Moreover, such essential context and information must be accentuated relentlessly to foreign news outlets, most of which failed altogether to even mention Levlovitz’s murder. Likewise, there was no condemnation from world leaders who rarely pass up any opportunity to rake Israel over the coals on any pretext.
The tendency internationally is often to belittle the crime of stone-throwing and regard it as an expression of youthful exuberance, which is how the Arab communities which send out brainwashed youths to target Jewish traffic like to present things. Unthinkably, stoning Jews has become a popular sport which is glorified in Arab society as heroic.
There’s nothing grassroots or spontaneous about the end-products of systemic and incessant incitement to homicide. Regrettably, the fact that many of the rock-throwers are young puts temptation before our clogged judicial system to process the cases speedily by meting out negligible punishments. Therefore, the latest government initiative to legislate minimal sentencing requirements is nothing less than vital.
Maximum sentencing guidelines exist on our law books – and indeed were rendered more stringent only last July.
Yet these don’t oblige judges and don’t mitigate the inclination to dispose of bothersome cases via ludicrously light sentences (some of them, involving only short stints of community service).
Significantly, the heaviest sentence imposed this year on a stone-thrower was 22 months, in a case in which a baby was critically wounded.

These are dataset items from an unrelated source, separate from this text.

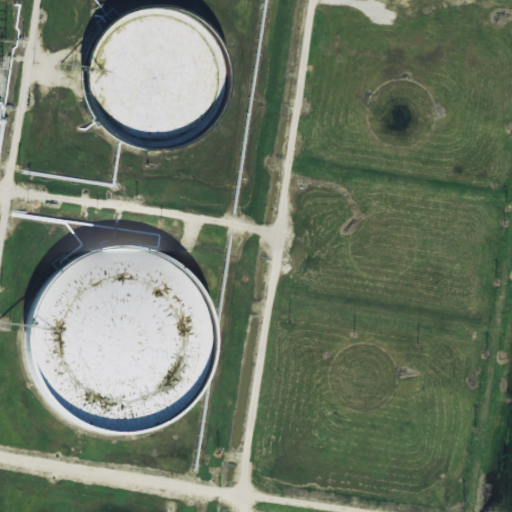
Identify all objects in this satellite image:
storage tank: (148, 77)
building: (148, 77)
road: (18, 131)
road: (277, 256)
storage tank: (106, 333)
building: (106, 333)
road: (491, 374)
road: (186, 485)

The cumulative total for the crimes committed in that particular incident could have amounted to a 30-year term.
Attacks on innocent travelers mustn’t be belittled merely because the weapon of choice isn’t a firearm. “Cold” projectiles can also kill and they have – too many tragic times. These projectiles aren’t necessarily tiny pebbles, though size shouldn’t count here. Often large rocks are hurled, heavy cement blocks and even outright boulders.
Stones, rocks, blocks and boulders all kill.
Back in the 2000 intifada, Bechor Zhan, traveling with his brother south from Haifa on the coastal highway, was murdered by rock-throwing teens from Jisr a-Zarka.
In 2001, Yehuda Shoham, just five months old, had his skull crushed by rock-throwers.
Asher Palmer, and his infant son, Yonatan, were both killed in 2011 when their car was pelted with stones.
Last February, four-year-old Adele Biton died after two agonizing years in which she lay semi-comatose following a March 2013 stoning attack. Arab terrorists hurled rocks at the family car driven by Adele’s mother, Adva.
Its passengers were Adva’s three young daughters. As the vehicle passed near Ariel, a hail of rocks caused it to overturn.
Stoning attacks have claimed many more lives over the years and they are ongoing and rampant. Nobody is immune when private and public transport is targeted.
The very least which the state and its legal establishment owe the public is basic protection. If this realization must be reinforced by legislation, so be it.